◆ **BRIEF**
While you copy the lines below, skip the pictures and keep the rest exact.

◆ **DATA EXTRACT**
-*-*-
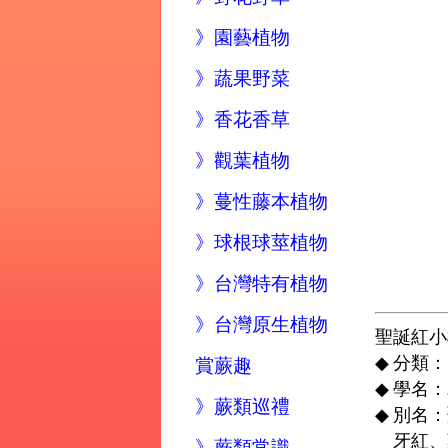
》園藝植物
》蔬果野菜
》香花香草
》觀葉植物
》蔓性藤本植物
》球根球莖植物
》台灣特有植物
》台灣原生植物
聖誕紅小
◆
分類：大
賞蕨趣
◆
學名：
》蕨類巡禮
◆
別名：
牙紅、
》蕨類常識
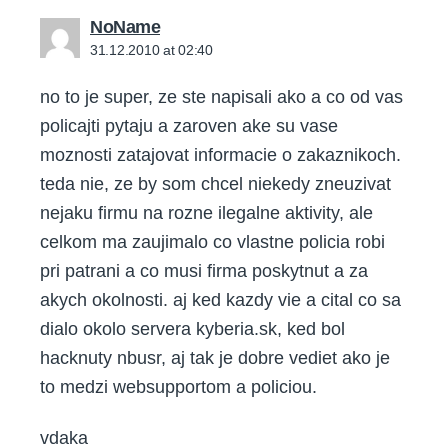
says:
NoName
31.12.2010 at 02:40
no to je super, ze ste napisali ako a co od vas
policajti pytaju a zaroven ake su vase
moznosti zatajovat informacie o zakaznikoch.
teda nie, ze by som chcel niekedy zneuzivat
nejaku firmu na rozne ilegalne aktivity, ale
celkom ma zaujimalo co vlastne policia robi
pri patrani a co musi firma poskytnut a za
akych okolnosti. aj ked kazdy vie a cital co sa
dialo okolo servera kyberia.sk, ked bol
hacknuty nbusr, aj tak je dobre vediet ako je
to medzi websupportom a policiou.
vdaka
-*-*-
◆ **ANSWER TO THIS EXERCISE**
》園藝植物
》蔬果野菜
》香花香草
》觀葉植物
》蔓性藤本植物
》球根球莖植物
》台灣特有植物
》台灣原生植物
聖誕紅小
◆
分類：大
賞蕨趣
◆
學名：
》蕨類巡禮
◆
別名：
牙紅、
》蕨類常識
says:
NoName
31.12.2010 at 02:40
no to je super, ze ste napisali ako a co od vas
policajti pytaju a zaroven ake su vase
moznosti zatajovat informacie o zakaznikoch.
teda nie, ze by som chcel niekedy zneuzivat
nejaku firmu na rozne ilegalne aktivity, ale
celkom ma zaujimalo co vlastne policia robi
pri patrani a co musi firma poskytnut a za
akych okolnosti. aj ked kazdy vie a cital co sa
dialo okolo servera kyberia.sk, ked bol
hacknuty nbusr, aj tak je dobre vediet ako je
to medzi websupportom a policiou.
vdaka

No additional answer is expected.